━━ DATASET EXTRACT
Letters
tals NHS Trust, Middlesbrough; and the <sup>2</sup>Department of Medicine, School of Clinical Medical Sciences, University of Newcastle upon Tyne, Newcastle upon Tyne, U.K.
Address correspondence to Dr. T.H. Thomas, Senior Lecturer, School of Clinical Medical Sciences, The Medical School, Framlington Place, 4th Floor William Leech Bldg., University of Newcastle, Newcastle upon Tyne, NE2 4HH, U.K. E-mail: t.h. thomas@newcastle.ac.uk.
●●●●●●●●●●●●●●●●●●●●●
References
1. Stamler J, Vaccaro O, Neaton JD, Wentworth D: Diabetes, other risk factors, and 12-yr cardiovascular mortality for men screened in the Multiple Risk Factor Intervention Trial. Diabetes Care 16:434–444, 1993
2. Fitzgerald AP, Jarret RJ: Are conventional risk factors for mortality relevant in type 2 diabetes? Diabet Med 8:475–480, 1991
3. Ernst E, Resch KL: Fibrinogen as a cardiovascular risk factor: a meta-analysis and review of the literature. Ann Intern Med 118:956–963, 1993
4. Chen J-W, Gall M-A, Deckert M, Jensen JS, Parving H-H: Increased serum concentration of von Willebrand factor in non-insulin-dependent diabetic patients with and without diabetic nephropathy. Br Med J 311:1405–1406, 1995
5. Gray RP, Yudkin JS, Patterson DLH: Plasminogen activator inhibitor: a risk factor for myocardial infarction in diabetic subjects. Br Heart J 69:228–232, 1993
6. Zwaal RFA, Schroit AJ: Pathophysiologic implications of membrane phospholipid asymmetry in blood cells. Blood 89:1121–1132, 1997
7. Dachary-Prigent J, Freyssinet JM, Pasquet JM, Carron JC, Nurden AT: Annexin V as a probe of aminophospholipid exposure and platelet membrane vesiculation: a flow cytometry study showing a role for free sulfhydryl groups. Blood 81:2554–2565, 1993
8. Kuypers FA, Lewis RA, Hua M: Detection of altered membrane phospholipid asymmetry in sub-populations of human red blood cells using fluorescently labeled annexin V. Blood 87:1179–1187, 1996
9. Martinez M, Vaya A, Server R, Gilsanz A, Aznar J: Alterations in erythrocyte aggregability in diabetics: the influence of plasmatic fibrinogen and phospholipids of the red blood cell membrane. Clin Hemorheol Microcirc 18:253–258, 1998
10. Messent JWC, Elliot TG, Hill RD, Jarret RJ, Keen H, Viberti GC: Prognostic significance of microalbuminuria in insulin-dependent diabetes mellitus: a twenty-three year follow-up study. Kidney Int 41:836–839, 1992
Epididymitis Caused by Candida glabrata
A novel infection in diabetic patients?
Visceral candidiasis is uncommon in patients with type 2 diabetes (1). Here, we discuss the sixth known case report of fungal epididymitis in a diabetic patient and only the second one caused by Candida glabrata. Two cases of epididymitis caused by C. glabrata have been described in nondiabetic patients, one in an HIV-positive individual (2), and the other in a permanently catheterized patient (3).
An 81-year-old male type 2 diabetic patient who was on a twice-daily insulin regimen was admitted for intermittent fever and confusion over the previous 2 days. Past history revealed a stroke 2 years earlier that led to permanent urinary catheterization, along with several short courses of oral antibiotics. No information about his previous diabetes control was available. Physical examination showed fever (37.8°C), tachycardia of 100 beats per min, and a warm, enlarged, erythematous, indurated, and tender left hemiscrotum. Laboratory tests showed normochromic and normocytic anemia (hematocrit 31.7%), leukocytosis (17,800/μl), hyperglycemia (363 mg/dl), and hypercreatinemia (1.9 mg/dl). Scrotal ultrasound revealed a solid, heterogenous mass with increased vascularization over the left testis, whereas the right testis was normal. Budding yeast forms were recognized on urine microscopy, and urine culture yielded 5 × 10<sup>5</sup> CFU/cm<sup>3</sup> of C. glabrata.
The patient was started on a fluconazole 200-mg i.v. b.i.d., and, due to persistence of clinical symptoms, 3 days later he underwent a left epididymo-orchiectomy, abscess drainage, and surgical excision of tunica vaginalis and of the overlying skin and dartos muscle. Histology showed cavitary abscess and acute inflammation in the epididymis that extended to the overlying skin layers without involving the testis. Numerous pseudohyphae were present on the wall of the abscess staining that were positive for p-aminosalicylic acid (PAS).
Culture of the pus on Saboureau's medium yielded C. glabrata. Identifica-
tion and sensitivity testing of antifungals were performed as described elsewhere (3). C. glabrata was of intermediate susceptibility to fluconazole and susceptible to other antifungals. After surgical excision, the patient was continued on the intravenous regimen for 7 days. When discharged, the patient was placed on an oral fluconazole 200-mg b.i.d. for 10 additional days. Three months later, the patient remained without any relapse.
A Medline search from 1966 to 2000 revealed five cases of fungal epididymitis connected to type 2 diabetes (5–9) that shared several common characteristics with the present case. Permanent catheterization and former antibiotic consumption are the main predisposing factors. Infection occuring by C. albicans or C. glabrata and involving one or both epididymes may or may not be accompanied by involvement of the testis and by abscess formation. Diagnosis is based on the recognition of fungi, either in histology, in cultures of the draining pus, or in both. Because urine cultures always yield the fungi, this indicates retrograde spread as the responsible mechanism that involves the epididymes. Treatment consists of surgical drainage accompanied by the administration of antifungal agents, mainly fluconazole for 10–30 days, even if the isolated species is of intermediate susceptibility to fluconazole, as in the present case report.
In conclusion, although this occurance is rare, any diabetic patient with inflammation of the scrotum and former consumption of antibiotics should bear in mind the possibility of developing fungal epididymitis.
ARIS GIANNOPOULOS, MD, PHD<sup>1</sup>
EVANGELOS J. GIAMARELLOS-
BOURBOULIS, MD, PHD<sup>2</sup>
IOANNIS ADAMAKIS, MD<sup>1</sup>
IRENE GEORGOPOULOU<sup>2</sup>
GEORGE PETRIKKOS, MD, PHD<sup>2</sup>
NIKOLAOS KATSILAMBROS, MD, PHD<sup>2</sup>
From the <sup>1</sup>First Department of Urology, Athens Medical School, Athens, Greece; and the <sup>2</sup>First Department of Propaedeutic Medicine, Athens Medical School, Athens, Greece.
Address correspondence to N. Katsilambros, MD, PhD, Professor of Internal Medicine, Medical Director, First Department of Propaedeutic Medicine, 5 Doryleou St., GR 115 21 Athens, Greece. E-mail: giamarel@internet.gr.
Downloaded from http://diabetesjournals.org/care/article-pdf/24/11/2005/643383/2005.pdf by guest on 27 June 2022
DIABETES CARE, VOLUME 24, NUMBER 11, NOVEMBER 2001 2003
━━━━
## REQUIRED WORK
Copy each line above holding "cardiovascular".

## RESULT FOR THIS TASK
1. Stamler J, Vaccaro O, Neaton JD, Wentworth D: Diabetes, other risk factors, and 12-yr cardiovascular mortality for men screened in the Multiple Risk Factor Intervention Trial. Diabetes Care 16:434–444, 1993
3. Ernst E, Resch KL: Fibrinogen as a cardiovascular risk factor: a meta-analysis and review of the literature. Ann Intern Med 118:956–963, 1993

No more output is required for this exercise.